Everybody wants competence. We want it for ourselves. We expect it from others in our organizations. We demand it from the people and organizations we purchase from. But how do we figure out if we’ve got it? How well do we develop it in others? Where do we even start?
Back in the 1970s, Gordon Training International developed a learning model called “The Four Stages of Competence,” which has also been linked to Abraham Maslow’s work. There’s something helpful about breaking an idea or a challenge down into smaller parts, and competence is no different. If we can understand which stage both we and our followers are in, we’ll be much more useful. Here are the Four Stages of Competence:
In this stage, an individual simply doesn’t know what they don’t know. Picture a new college graduate, an entry-level employee, a newly promoted supervisor (sometimes) or a clueless new business owner. In these situations, individuals can often be high on drive but low on actual ability. In other cases, individuals may be unmotivated as well as clueless as to their level of competence.
The bottom line is that people in this stage cannot progress to the next without an awareness of their own deficit. Whether they experience a reality check on the job, receive input from a supervisor or come to a realization on their own (or any number of interventions), the recognition itself is the key to future growth.
In this stage, an individual recognizes that a gap in their level of competence exists. They realize they lack the skills, knowledge or ability they need to be successful. For many people, engagement and motivation can drop significantly when this happens. Think about it: how would you respond if you thought you were good at something only to find you weren’t? To bridge the gap, they can benefit immensely from resources, coaching and the elbow room to learn from their mistakes. The time it takes to develop to competence depends on many of these factors.

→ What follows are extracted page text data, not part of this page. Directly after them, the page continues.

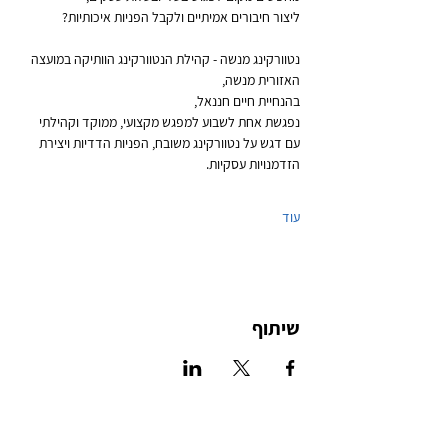
ליצור חיבורים אמיתיים ולקבל הפניות איכותיות?
נטוורקינג מנשה - קהילת הנטוורקינג הוותיקה במועצה 
האזורית מנשה,
בהנחיית חיים חננאל,
נפגשת אחת לשבוע למפגש מקצועי, ממוקד וקהילתי
עם דגש על נטוורקינג משובח, הפניות הדדיות ויצירת 
הזדמנויות עסקיות.
עוד
שיתוף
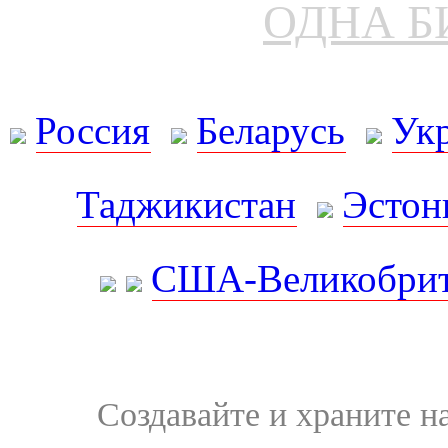
ОДНА Б
Россия
Беларусь
Ук
Таджикистан
Эстон
США-Великобрит
Создавайте и храните 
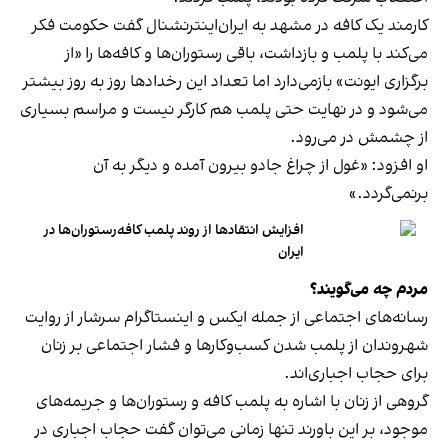
کارمند یک کافه در مشهد به ایران‌اینترنشنال گفت حکومت فکر
می‌کند با پلمب و بازداشت، باقی رستوران‌ها و کافه‌ها را «از
برگزاری ایونت» بازمی‌دارد اما تعداد این رخدادها روز به روز بیشتر
می‌شود و در نهایت حتی پلمب هم کارگر نیست و مراسم بسیاری
از چشمش در می‌رود.
او افزود: «غول از چراغ جادو بیرون آمده و دیگر به آن
برنمی‎‌گردد.»
افزایش انتقادها از روند پلمب کافه‌رستوران‌ها در
ایران
مردم چه می‌گویند؟
رسانه‎‌های اجتماعی از جمله ایکس و اینستاگرام سرشار از روایت
شهروندان از پلمب شدن کسب‌وکارها و فشار اجتماعی بر زنان
برای حجاب اجباری‌اند.
گروهی از زنان با اشاره به پلمب کافه و رستوران‌ها و جریمه‌های
موجود، بر این باورند تنها زمانی می‌توان گفت حجاب اجباری در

In this stage, an individual is aware that they have acquired knowledge, skills or ability. However, they must still concentrate focused effort to be successful. Tasks may need to be broken down into steps in order to attain mastery, which generally requires practice. Still, this is one of the most rewarding stages since it represents significant growth.

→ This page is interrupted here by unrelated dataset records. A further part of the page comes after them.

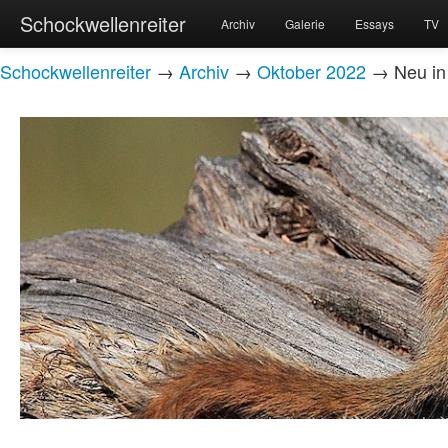
Schockwellenreiter
Archiv
Galerie
Essays
TV
Schockwellenreiter
→
Archiv
→
Oktober 2022
→ Neu in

In this stage, an individual has demonstrated a skill to the extent that it has become “second nature.” It takes far less effort and focus than it once did. They can multitask and not see a drop in performance. Provided the individual learned correctly, they can teach others to acquire the same skill. Although unconscious competence is the goal, one of the dangers is that people in this group can be tempted to forget the fundamentals.
We invariably occupy each of these stages across all the skills we possess (or need to possess). The trick is to discover which we belong to. As a leader, it’s even more important to be able to assess the competence of those who follow us so that we can know how to best develop them.
Can you think of a time you crossed all four stages?